--- RECORD SET Enclosed Below ---

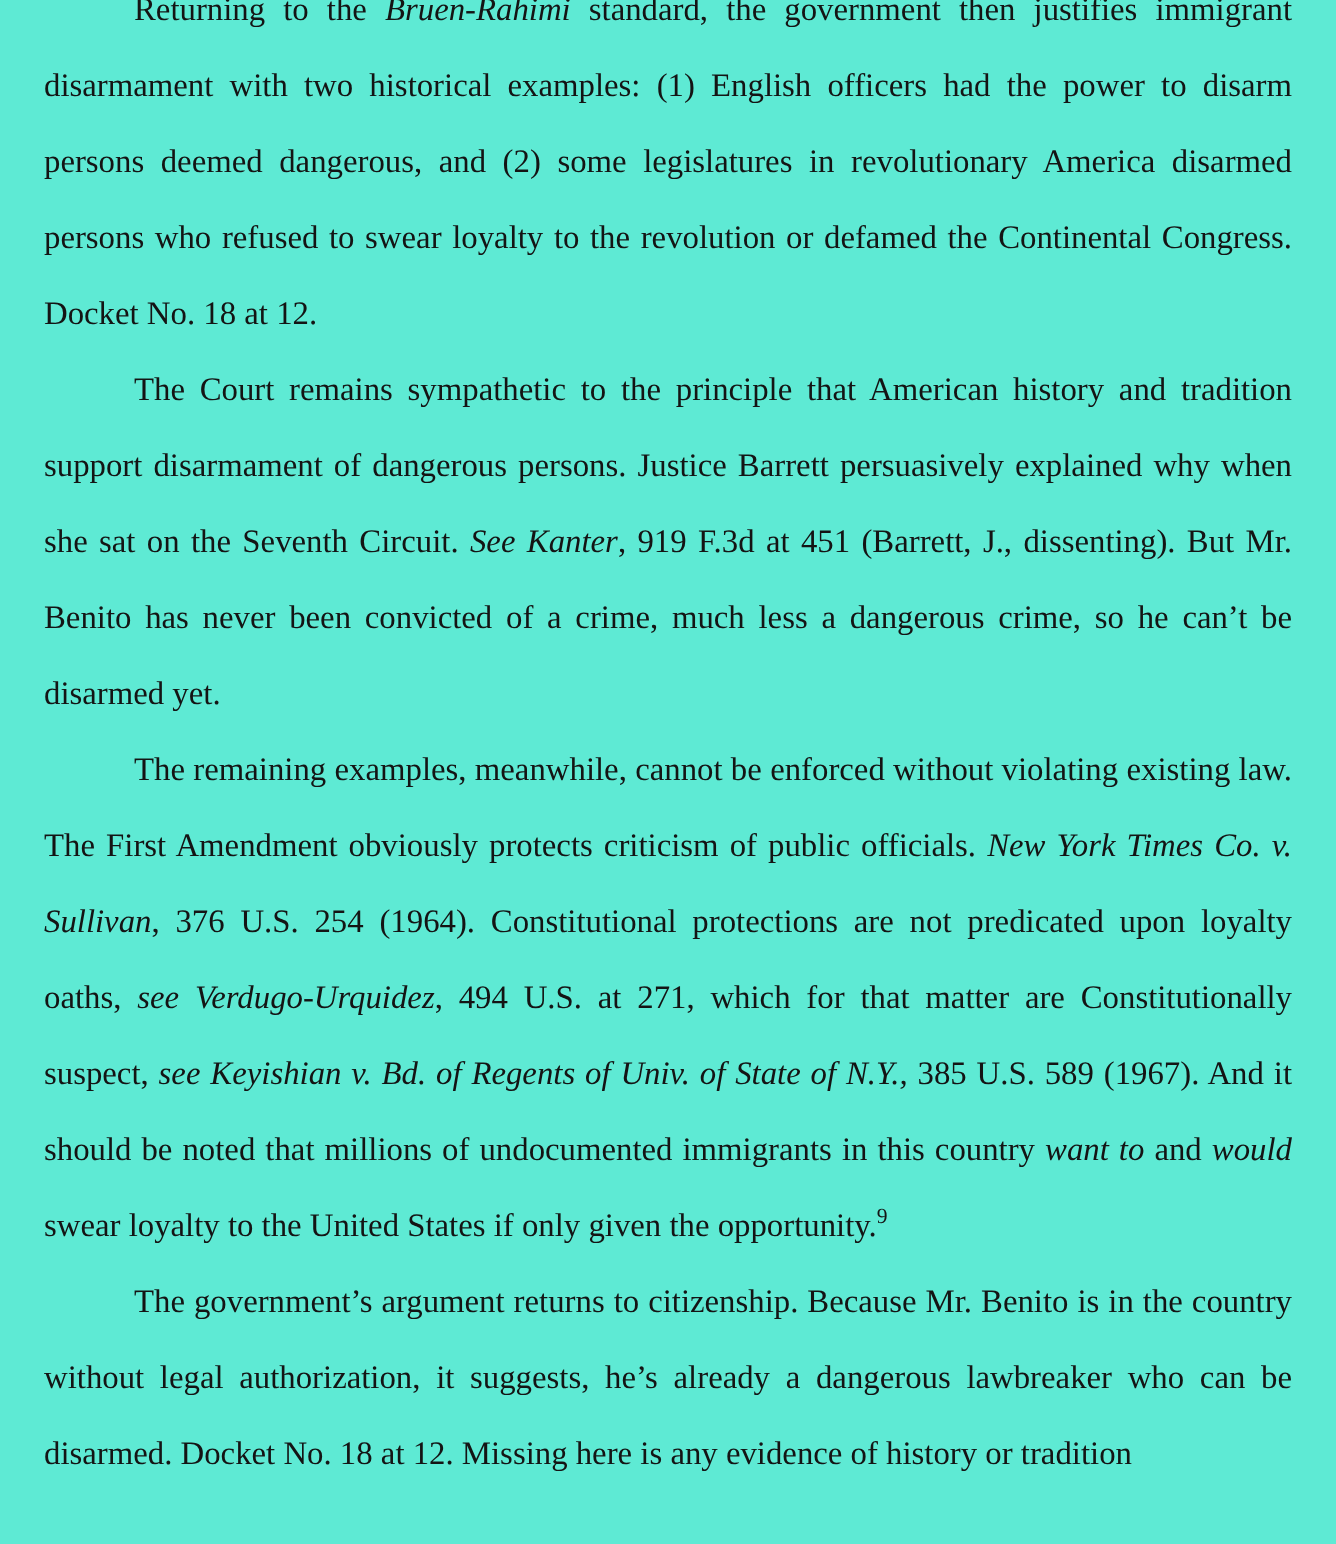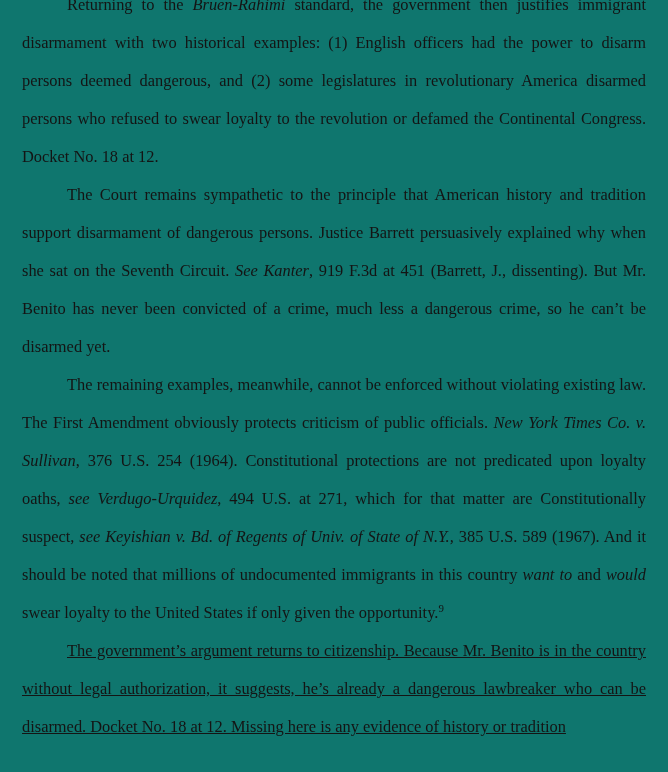"Returning to the Bruen-Rahimi standard," #page { background: #0f766e -> #5eead4 }
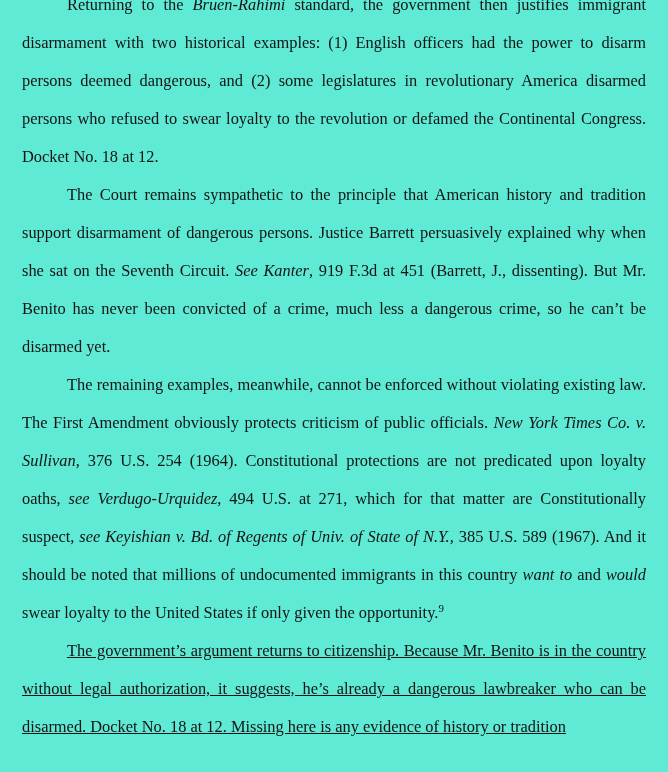"The government’s argument returns to" p.para:last-child { text-decoration: underline -> none }
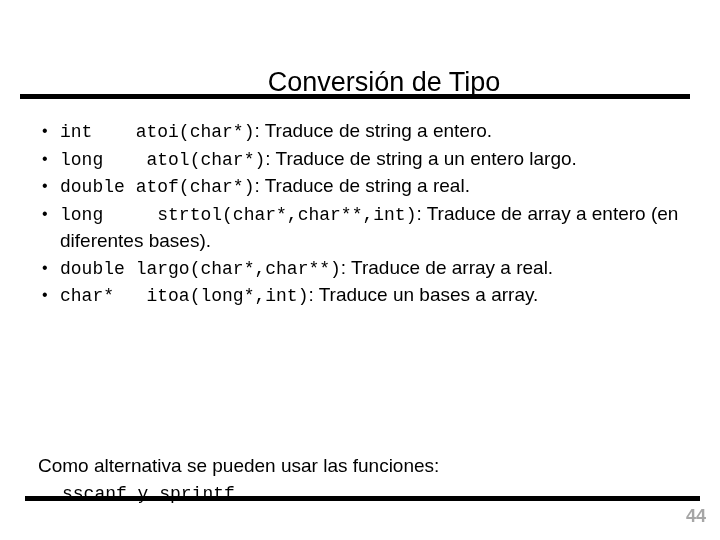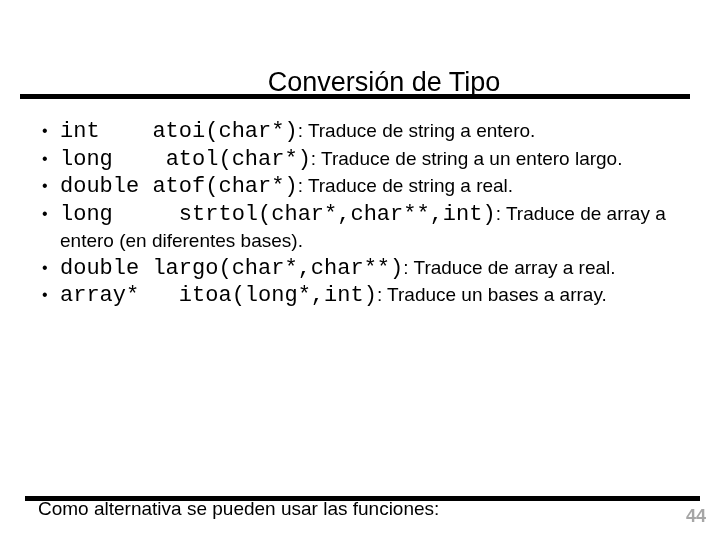"int" .code { font-size: 22px -> 18px }
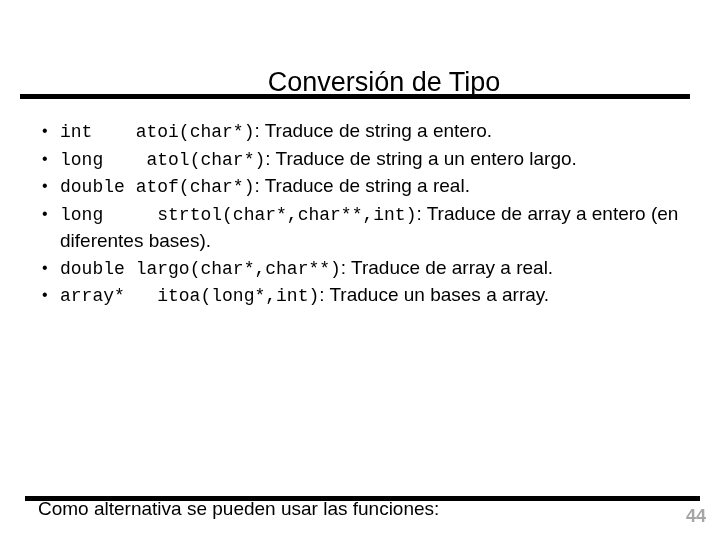"array*" span.code { text: array -> char }
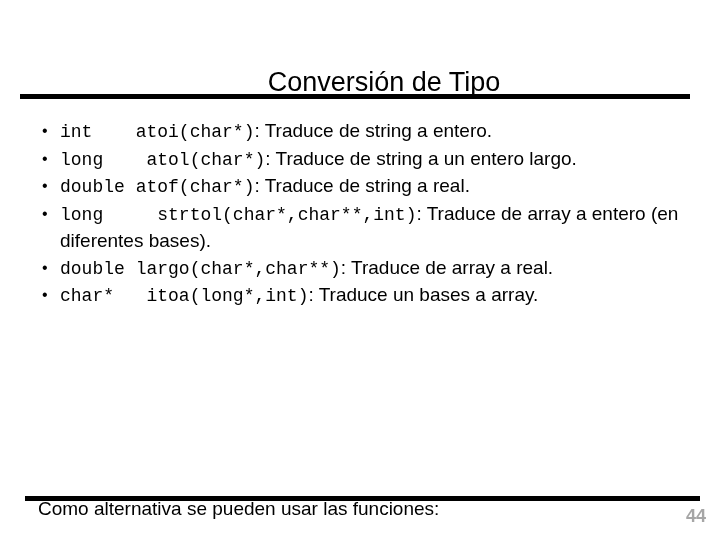"Como alternativa se pueden usar" .closing { margin-top: 43px -> none }
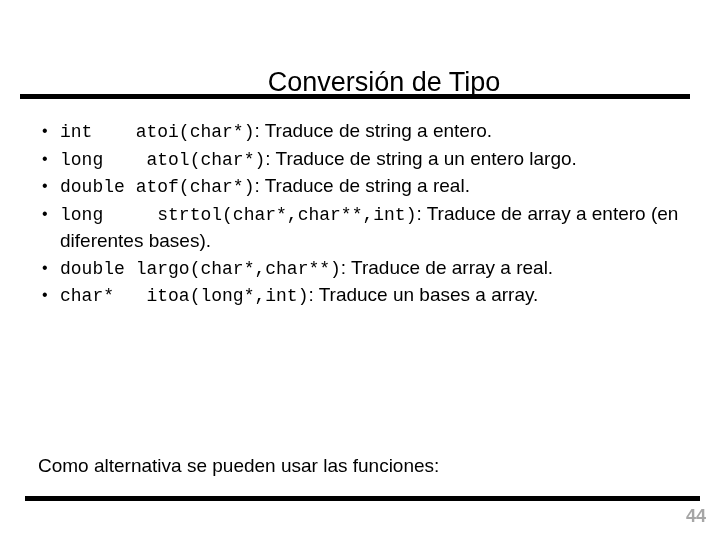"sscanf y sprintf." span.line2 { html: none -> <span>sscanf y sprintf.</span> }
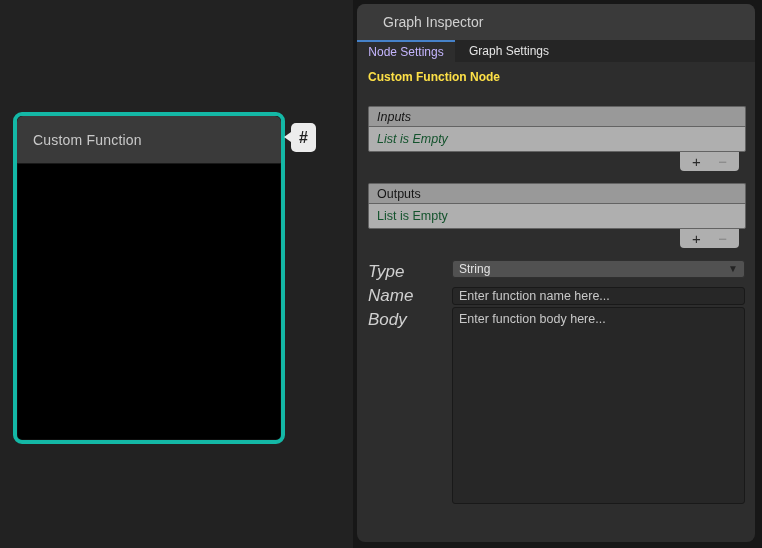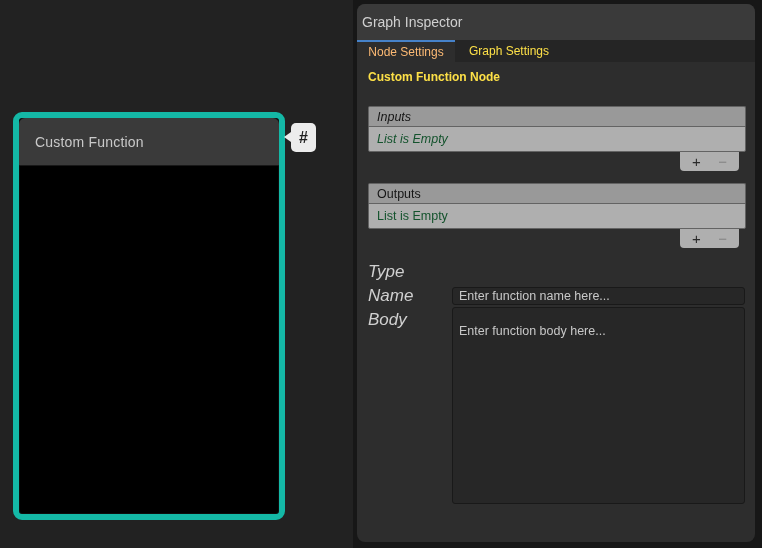"Graph Inspector" .panel-title { padding-left: 5px -> 26px }
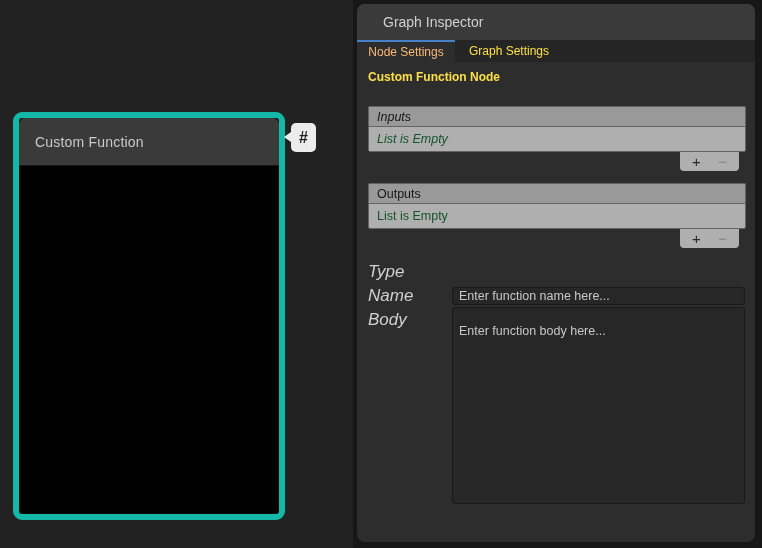"Node Settings" .tab.active { color: #fdba74 -> #c4b5fd }
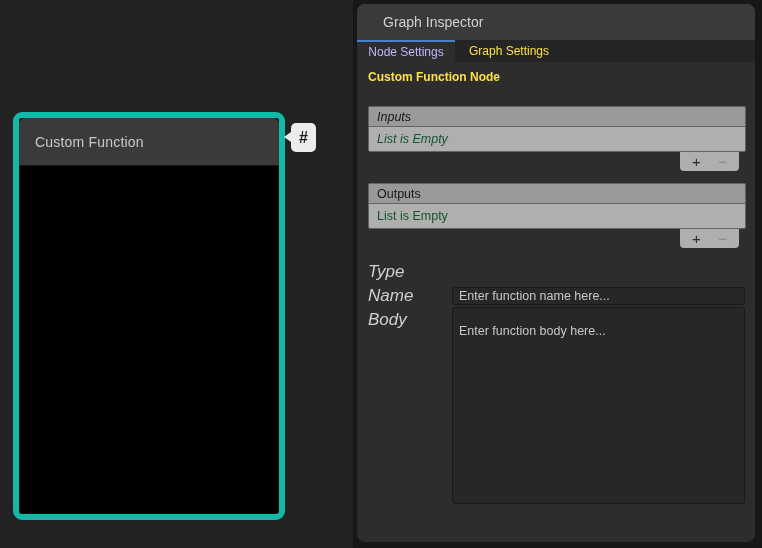"Graph Settings" .tab.inactive { color: #fde047 -> #e5e5e5 }
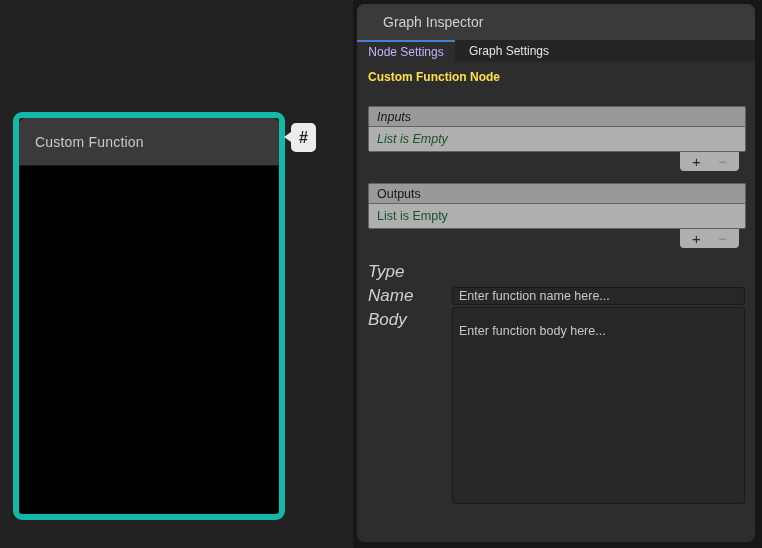"Custom Function" .node { border: 6px solid #14b8a6 -> 4px solid #14b8a6; height: 408px -> 332px }
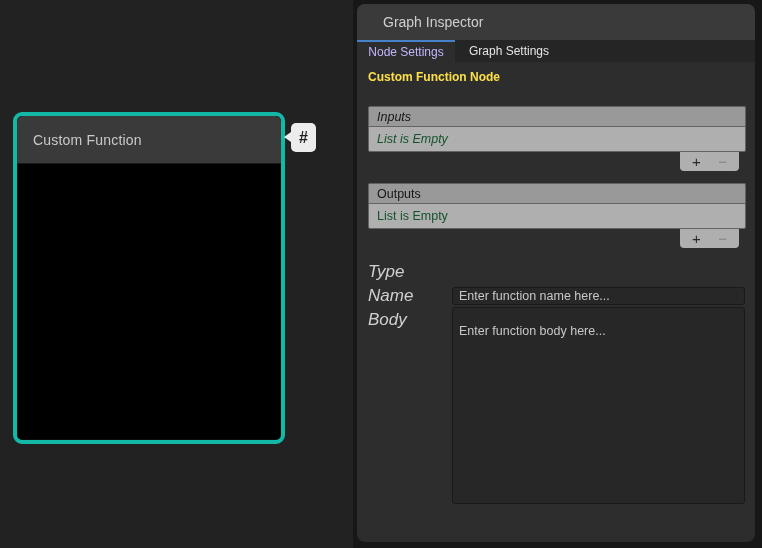"String" div.dropdown { html: none -> <div> <span>String</span> <span>▼</span> </div> }
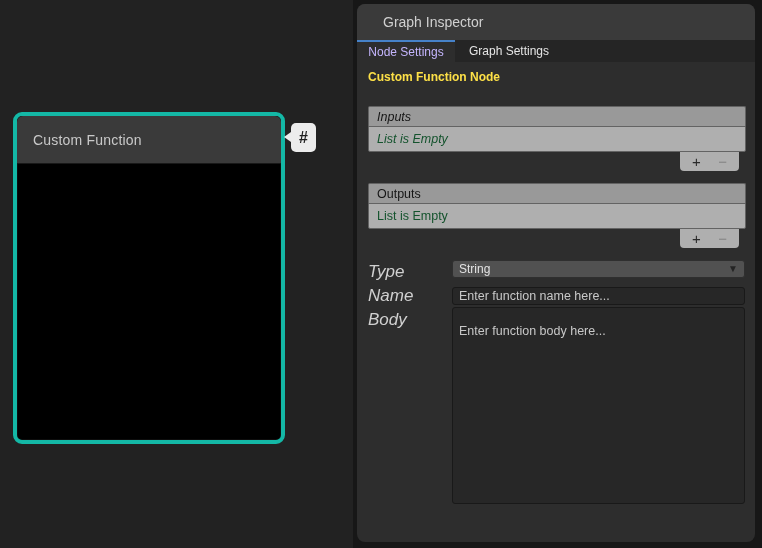"Enter function body here..." .text-area { padding: 16px 6px -> 4px 6px }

--- End of Enclosed RECORD SET ---

> **WHAT THE TASK REQUIRES**
Return every entry word for word, but drop any pictures.

> **ANSWER BELOW**
"Returning to the Bruen-Rahimi standard," #page { background: #0f766e -> #5eead4 }
"The government’s argument returns to" p.para:last-child { text-decoration: underline -> none }
"int" .code { font-size: 22px -> 18px }
"array*" span.code { text: array -> char }
"Como alternativa se pueden usar" .closing { margin-top: 43px -> none }
"sscanf y sprintf." span.line2 { html: none -> <span>sscanf y sprintf.</span> }
"Graph Inspector" .panel-title { padding-left: 5px -> 26px }
"Node Settings" .tab.active { color: #fdba74 -> #c4b5fd }
"Graph Settings" .tab.inactive { color: #fde047 -> #e5e5e5 }
"Custom Function" .node { border: 6px solid #14b8a6 -> 4px solid #14b8a6; height: 408px -> 332px }
"String" div.dropdown { html: none -> <div> <span>String</span> <span>▼</span> </div> }
"Enter function body here..." .text-area { padding: 16px 6px -> 4px 6px }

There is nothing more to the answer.